Write out, exactly as they appear, only the lines running from the line with "right eye: (473, 273)" to the final line of the listing; include both.

==*==

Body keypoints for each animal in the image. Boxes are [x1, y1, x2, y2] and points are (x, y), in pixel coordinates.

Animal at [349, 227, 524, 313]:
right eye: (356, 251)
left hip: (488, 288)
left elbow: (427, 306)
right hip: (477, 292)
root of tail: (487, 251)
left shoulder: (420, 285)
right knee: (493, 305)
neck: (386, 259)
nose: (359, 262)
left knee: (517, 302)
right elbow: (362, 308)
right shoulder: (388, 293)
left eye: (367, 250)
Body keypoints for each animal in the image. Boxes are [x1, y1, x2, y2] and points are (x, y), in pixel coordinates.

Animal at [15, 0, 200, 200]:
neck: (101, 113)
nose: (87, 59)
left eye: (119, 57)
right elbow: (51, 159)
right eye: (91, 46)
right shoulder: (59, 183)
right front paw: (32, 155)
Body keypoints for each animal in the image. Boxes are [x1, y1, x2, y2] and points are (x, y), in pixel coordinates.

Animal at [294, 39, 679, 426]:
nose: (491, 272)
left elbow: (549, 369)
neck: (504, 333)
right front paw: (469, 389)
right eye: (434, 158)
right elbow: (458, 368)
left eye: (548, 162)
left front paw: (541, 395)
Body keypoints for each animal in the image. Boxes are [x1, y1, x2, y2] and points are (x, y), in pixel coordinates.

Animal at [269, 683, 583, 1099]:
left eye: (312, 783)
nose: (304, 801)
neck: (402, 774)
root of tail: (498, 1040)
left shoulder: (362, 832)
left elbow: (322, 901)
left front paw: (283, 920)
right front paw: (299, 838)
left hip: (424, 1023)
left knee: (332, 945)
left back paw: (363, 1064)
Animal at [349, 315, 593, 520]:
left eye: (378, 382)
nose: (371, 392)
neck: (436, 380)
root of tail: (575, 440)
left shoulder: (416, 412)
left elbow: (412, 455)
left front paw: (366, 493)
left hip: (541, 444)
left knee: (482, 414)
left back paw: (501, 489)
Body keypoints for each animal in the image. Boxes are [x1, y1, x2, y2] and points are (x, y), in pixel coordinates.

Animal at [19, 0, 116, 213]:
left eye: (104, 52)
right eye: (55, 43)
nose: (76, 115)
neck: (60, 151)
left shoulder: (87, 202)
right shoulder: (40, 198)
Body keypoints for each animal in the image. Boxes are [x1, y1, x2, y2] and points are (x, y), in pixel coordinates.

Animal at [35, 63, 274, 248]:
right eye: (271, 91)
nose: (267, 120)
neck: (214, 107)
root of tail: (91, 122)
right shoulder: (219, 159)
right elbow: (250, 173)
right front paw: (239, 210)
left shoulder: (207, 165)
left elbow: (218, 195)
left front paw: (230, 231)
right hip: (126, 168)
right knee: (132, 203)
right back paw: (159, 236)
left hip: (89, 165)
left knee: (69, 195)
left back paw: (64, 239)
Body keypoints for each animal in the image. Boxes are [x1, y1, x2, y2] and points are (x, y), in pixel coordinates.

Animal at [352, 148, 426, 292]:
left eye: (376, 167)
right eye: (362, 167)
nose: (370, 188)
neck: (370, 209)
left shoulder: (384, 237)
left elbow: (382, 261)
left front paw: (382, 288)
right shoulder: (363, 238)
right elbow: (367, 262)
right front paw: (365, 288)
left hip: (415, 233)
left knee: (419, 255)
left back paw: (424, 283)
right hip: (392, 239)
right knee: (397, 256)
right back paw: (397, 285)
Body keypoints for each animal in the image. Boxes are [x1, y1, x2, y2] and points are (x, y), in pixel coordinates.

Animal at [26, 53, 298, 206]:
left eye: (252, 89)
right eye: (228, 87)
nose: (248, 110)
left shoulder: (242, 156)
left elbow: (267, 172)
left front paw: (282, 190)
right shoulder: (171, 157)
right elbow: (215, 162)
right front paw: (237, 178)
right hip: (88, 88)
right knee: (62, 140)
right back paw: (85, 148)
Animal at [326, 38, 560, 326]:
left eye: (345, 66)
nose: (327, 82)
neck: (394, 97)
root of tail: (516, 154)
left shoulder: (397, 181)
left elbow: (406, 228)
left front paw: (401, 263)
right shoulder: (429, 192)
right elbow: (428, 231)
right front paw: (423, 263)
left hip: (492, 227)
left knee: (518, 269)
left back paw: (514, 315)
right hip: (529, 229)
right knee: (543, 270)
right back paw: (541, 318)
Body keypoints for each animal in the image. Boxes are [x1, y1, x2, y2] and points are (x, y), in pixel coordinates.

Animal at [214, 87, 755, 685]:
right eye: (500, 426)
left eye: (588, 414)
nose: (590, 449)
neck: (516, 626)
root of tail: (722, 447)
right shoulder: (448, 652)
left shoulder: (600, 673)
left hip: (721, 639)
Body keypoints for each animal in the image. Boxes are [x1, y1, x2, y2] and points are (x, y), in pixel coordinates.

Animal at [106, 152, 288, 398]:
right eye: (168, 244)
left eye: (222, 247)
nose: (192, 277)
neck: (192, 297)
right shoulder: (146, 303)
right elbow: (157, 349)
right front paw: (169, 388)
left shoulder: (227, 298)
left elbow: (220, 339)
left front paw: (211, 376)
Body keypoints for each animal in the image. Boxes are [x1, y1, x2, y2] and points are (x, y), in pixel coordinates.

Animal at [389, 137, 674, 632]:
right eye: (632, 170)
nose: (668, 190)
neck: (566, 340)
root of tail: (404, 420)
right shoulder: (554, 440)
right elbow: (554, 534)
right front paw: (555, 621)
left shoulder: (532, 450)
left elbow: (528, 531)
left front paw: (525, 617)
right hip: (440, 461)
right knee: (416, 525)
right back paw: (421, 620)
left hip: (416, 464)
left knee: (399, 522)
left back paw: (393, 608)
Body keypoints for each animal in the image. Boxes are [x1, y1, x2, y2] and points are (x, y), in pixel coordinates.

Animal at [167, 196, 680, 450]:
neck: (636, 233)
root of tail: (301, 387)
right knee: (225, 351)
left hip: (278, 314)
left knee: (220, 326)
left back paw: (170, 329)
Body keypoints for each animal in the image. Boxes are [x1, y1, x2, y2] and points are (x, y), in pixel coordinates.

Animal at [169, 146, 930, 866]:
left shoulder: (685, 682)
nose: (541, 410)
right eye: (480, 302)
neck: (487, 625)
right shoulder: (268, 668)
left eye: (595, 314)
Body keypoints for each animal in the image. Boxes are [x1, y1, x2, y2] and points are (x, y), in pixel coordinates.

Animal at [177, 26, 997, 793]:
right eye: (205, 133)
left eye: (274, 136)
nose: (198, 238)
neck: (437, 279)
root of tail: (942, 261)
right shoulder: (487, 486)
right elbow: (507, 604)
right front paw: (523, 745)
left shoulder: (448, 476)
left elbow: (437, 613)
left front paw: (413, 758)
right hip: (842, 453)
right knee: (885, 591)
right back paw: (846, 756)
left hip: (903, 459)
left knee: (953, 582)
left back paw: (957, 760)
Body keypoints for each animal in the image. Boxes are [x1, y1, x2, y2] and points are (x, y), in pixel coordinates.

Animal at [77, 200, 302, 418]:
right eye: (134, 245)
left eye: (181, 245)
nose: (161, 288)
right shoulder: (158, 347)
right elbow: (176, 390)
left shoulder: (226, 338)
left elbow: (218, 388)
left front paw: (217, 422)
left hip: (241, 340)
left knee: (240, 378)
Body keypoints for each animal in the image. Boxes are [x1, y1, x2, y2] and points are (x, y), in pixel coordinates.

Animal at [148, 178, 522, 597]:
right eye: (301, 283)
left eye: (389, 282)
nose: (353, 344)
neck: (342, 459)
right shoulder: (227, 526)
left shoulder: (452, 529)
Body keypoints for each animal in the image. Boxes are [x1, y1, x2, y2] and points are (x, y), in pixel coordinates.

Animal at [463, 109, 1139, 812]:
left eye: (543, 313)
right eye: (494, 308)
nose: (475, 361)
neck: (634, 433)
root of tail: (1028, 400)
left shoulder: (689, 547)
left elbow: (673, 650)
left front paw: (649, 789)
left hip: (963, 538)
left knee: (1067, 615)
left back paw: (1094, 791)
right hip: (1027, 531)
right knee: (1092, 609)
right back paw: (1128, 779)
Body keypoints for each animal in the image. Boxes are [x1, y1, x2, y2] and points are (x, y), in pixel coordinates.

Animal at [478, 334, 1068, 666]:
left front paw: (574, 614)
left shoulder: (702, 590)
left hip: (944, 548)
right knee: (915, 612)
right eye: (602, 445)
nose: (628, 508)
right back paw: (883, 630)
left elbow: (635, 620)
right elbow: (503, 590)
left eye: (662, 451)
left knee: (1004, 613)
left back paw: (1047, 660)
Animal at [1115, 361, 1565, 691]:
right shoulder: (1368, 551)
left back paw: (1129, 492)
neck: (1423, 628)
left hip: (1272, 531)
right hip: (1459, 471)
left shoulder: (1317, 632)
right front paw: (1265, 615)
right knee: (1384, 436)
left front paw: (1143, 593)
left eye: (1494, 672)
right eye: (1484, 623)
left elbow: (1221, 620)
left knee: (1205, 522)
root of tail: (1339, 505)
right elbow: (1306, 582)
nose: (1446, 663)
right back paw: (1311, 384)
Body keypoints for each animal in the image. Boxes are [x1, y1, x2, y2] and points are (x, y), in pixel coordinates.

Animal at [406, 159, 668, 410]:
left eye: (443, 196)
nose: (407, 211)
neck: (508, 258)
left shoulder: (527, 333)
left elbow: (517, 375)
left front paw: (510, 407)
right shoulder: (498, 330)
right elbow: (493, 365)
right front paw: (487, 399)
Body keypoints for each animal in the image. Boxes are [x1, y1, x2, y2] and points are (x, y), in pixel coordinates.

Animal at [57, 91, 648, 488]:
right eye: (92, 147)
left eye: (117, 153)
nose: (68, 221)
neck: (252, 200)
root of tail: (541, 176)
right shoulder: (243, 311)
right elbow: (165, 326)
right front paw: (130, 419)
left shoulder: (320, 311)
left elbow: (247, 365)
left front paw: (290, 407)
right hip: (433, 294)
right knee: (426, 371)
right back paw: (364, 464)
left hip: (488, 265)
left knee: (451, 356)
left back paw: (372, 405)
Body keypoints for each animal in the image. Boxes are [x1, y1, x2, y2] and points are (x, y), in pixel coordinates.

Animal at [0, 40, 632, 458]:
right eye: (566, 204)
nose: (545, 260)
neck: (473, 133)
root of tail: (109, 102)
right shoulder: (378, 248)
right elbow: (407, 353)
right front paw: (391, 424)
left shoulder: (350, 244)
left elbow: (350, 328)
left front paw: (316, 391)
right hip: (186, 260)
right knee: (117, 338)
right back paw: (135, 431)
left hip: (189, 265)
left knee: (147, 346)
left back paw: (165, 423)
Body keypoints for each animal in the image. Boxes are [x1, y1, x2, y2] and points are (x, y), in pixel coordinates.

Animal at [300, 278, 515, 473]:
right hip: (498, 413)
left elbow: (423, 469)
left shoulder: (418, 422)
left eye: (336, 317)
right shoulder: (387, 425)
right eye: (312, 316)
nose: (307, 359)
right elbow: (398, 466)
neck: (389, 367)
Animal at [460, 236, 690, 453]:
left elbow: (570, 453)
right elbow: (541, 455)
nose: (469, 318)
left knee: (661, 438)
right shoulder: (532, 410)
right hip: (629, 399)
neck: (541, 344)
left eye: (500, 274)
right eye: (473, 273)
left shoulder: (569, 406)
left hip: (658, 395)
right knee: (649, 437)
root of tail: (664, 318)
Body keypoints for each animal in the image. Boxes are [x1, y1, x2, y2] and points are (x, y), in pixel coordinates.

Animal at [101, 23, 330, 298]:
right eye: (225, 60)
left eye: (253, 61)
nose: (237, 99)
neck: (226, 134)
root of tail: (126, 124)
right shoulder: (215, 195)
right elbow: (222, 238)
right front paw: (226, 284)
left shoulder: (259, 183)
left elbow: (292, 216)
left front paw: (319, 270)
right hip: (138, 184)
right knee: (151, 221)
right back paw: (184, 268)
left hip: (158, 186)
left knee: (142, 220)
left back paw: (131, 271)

==*==

Output below
right eye: (473, 273)
left shoulder: (569, 406)
left hip: (658, 395)
right knee: (649, 437)
root of tail: (664, 318)
Body keypoints for each animal in the image. Boxes are [x1, y1, x2, y2] and points are (x, y), in pixel coordinates.

Animal at [101, 23, 330, 298]:
right eye: (225, 60)
left eye: (253, 61)
nose: (237, 99)
neck: (226, 134)
root of tail: (126, 124)
right shoulder: (215, 195)
right elbow: (222, 238)
right front paw: (226, 284)
left shoulder: (259, 183)
left elbow: (292, 216)
left front paw: (319, 270)
right hip: (138, 184)
right knee: (151, 221)
right back paw: (184, 268)
left hip: (158, 186)
left knee: (142, 220)
left back paw: (131, 271)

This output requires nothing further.